## Interactive session

We are about to transform two (random but correlated) time series into two time series which are uncorrelated (their principal components). Remember: ***Our goal is to find the largest mode of variablity.***

In [None]:
# the usual imports 
%matplotlib inline
import numpy as np
import matplotlib.pyplot as plt

plt.rcParams['figure.figsize'] = (9, 5)
plt.rcParams['font.size'] = 20

In [None]:
rng = np.random.default_rng(1234) # random number generator instance

nt = 300 # length of time series
t = np.arange(300)

# generate 2 random time series
cov = [[4,3],[3,5]] # change the numbers and see what happens to the time series
Y = rng.multivariate_normal(mean=[0,0],cov=cov,size=(nt))
y1 = Y[:,0]
y2 = Y[:,1]

plt.figure(figsize=(10,2))
plt.plot(t,y1)
plt.plot(t,y2);

In [None]:
# define method to create a phase plot of two timeseries
def plot_xy(x,y,ax,
            xlab=None,ylab=None,title=None,
            off=False,grid=False,color='k'):
    ax.plot(x,y,ls='',marker='o',mew=0,color=color)
    ax.set_aspect("equal")
    ax.set_xlabel(xlab); ax.set_ylabel(ylab)
    ax.set_title(title)
    if off: ax.set_axis_off()
    if grid: ax.grid()

fig,ax = plt.subplots(1,1,figsize=(5,5))

# make a phase plot of the two timeseries
plot_xy(y1,y2,ax,xlab="y1",ylab="y2",grid=True)
# print correlation coefficients
print(np.corrcoef(y1,y2))

**Q-1: What can you tell about the two time series?**

*[Double-click to write down your answer]*

We are applying a *singular value* decomposition to the matrix $X$, which we make from the two time series (as column vectors).

$$
X = \begin{bmatrix}
    y1(1)   & y2(1)  \\
    y1(2)   & y2(2)  \\
     \vdots  & \vdots  \\
    y1(300) & y2(300)
\end{bmatrix}
$$

In [None]:
# put time series into a single matrix (nt * nx)
X = np.stack((y1,y2),axis=1)
print(X.shape)
# Singular Value Decomposition
u, s, vh = np.linalg.svd(X, full_matrices=False)
print(u.shape, s.shape, vh.shape)
print("Eigenvalues from SVD:\n", s)
print("Eigenvectors from SVD:\n", vh.T)
pc = u@np.diag(s)

**Q-2: How can we interpret the eigenvalues?**

*[Double-click to write down your answer]*

In [None]:
C = np.cov(X.T)
print(C)
w,s = np.linalg.eig(C)
print(w,s)

In [None]:
fig,ax = plt.subplots(1,2,sharex=True,sharey=True)
kwargs = {"lw": 4, "head_width": 0.2, "head_length":0.2, "color": "C1", "zorder": 4}
# phase plot of data set
plot_xy(y1,y2,ax[0],title="original data",xlab="y1",ylab="y2")
# eigenvectors
ax[0].arrow(y1.mean(),y2.mean(),vh[0,0]*s[0]**0.5,vh[0,1]*s[0]**0.5,**kwargs)
ax[0].arrow(y1.mean(),y2.mean(),vh[1,0]*s[1]**0.5,vh[1,1]*s[1]**0.5,**kwargs)

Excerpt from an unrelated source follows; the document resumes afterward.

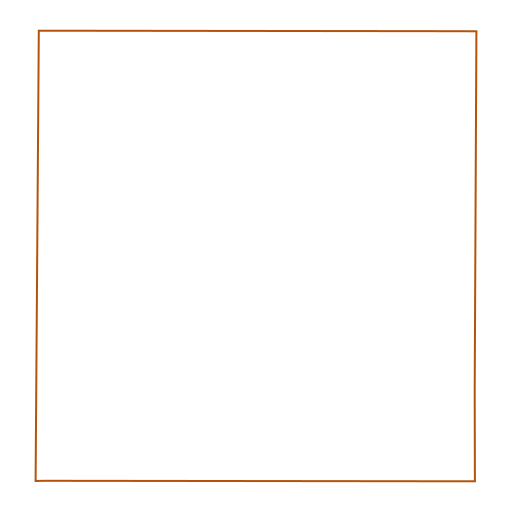 outline of Osborne, Kansas, United States of America
{"feature_id": "52423323B57783119458523", "entity_name": "Osborne", "entity_type": "district", "adm_level": 2, "iso_a3": "USA", "parent_name": "United States of America", "parent_adm1": "Kansas", "projection": "equal_earth", "projection_center": [-98.768, 39.35], "detail": "fine", "context": "isolated", "style": "outline", "palette": "amber", "viewbox_px": 512, "rotation_deg": 0, "n_neighbors": 0, "source": "geoboundaries", "source_scale": "gbopen_adm2", "svg_char_len": 215}
<svg xmlns="http://www.w3.org/2000/svg" viewBox="0 0 512 512"><path d="M38.8,30.7L35.6,481.0L43.6,480.8L474.9,481.3L474.7,391.0L476.4,31.3L462.3,31.2L38.8,30.7Z" fill="none" stroke="#b45309" stroke-width="2"/></svg>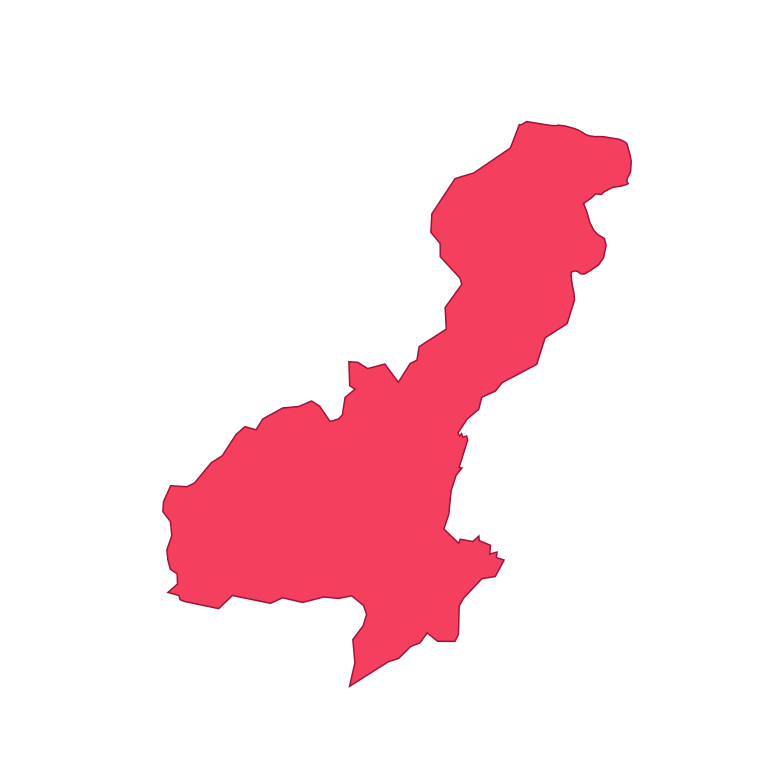 outline of Gostivar, Gostivar, North Macedonia, rotated 106°
{"feature_id": "65306769B11113266730381", "entity_name": "Gostivar", "entity_type": "district", "adm_level": 2, "iso_a3": "MKD", "parent_name": "North Macedonia", "parent_adm1": "Gostivar", "projection": "orthographic", "projection_center": [20.801, 41.759], "detail": "fine", "context": "isolated", "style": "filled", "palette": "rose", "viewbox_px": 768, "rotation_deg": 106, "n_neighbors": 0, "source": "geoboundaries", "source_scale": "gbopen_adm2", "svg_char_len": 2188}
<svg xmlns="http://www.w3.org/2000/svg" viewBox="0 0 768 768"><g transform="rotate(106 384 384)"><path d="M557.8,563.5L567.6,561.4L575.2,551.3L588.2,546.2L603.3,547.0L612.4,543.4L620.9,538.4L623.5,530.5L633.2,527.4L643.9,534.3L643.8,522.7L647.5,520.7L648.0,515.9L645.5,481.0L629.1,471.4L626.1,432.6L617.4,422.5L616.4,402.0L605.3,383.2L602.6,368.4L596.5,356.7L602.5,342.7L610.3,337.2L622.2,337.4L638.3,343.5L660.1,335.1L684.1,333.8L650.1,303.6L643.6,294.2L629.0,286.0L622.8,278.0L611.4,273.9L616.5,261.6L611.9,244.9L604.2,243.4L576.8,250.5L568.2,248.6L544.1,236.2L538.4,224.0L523.8,220.8L520.1,220.1L519.9,228.1L514.4,229.0L518.3,235.5L509.7,237.1L508.3,249.3L504.0,250.9L510.9,255.1L512.2,268.0L516.5,268.3L506.9,286.5L491.6,285.8L467.8,290.1L451.7,289.5L443.3,285.9L443.6,288.8L414.8,288.1L411.2,290.3L413.3,293.5L410.4,295.8L413.1,297.0L410.7,299.4L394.8,294.4L382.2,286.0L369.7,286.3L360.0,274.9L350.2,270.9L323.0,242.6L295.2,241.9L275.5,224.6L250.5,224.0L243.1,227.0L238.0,229.8L234.3,231.5L226.6,234.7L225.1,234.5L224.3,234.3L222.6,231.7L222.5,228.9L223.8,225.3L223.2,221.9L219.4,218.1L210.4,210.6L202.3,207.8L189.9,208.6L187.8,209.6L183.4,212.3L181.4,219.7L178.3,224.9L171.4,231.1L163.1,236.1L155.5,241.9L147.5,235.6L143.0,233.1L141.8,227.4L138.1,225.0L131.9,218.3L128.3,210.3L127.0,208.5L125.4,205.8L124.0,204.5L122.6,206.2L121.1,206.7L118.1,206.6L116.6,206.3L112.4,205.5L110.9,205.7L102.2,207.6L97.0,210.0L86.1,216.7L84.9,219.2L83.9,225.1L85.7,240.7L86.9,245.6L88.1,249.4L88.3,251.0L88.8,254.8L88.7,258.7L87.7,261.8L86.4,267.2L86.2,268.9L86.0,270.8L86.0,274.7L86.0,280.5L87.2,288.0L88.2,289.6L89.5,294.9L90.1,299.7L92.4,319.2L96.9,323.4L97.3,325.4L122.2,327.5L156.3,355.8L167.0,372.3L207.2,384.9L225.2,380.8L233.6,368.7L246.1,365.0L261.3,340.1L266.8,336.7L293.6,346.3L314.1,339.3L338.4,360.5L352.0,358.9L357.0,364.4L378.4,370.7L364.6,388.7L373.7,404.0L370.4,415.0L372.2,423.9L395.1,416.5L397.0,410.4L407.7,417.7L425.2,415.5L430.3,418.2L434.9,425.5L423.1,439.7L420.3,448.9L429.2,459.9L435.0,474.8L450.9,490.8L463.3,494.4L463.4,505.9L473.1,512.2L497.5,519.7L507.4,528.4L531.3,538.8L537.1,545.2L540.6,561.0L557.8,563.5Z" fill="#f43f5e" stroke="#9f1239" stroke-width="1.5"/></g></svg>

# phase plot rotated according to principal axes
plot_xy(pc[:,0],pc[:,1],ax[1],title="transformed data",xlab="PC1",ylab="PC2")
# rotated unit vectors
ax[1].arrow(pc[:,0].mean(),pc[:,1].mean(),0,s[1]**0.5,**kwargs)
ax[1].arrow(pc[:,0].mean(),pc[:,1].mean(),s[0]**0.5,0,**kwargs);

In [None]:
fig, ax = plt.subplots(2,1,sharex=True,sharey=True,figsize=(12,4))

ax[0].plot(t,y1,label='y1')
ax[0].plot(t,y2,label='y2')
ax[0].legend(ncol=2,loc=4)
ax[1].plot(t, pc)
ax[1].legend(["PC %d"%(i+1) for i in range(len(pc))],ncol=2,loc=4);

**Q-3: Use the above examples to generate and then decompose 3 or more time series into their principle components.**

In [None]:
# add your code below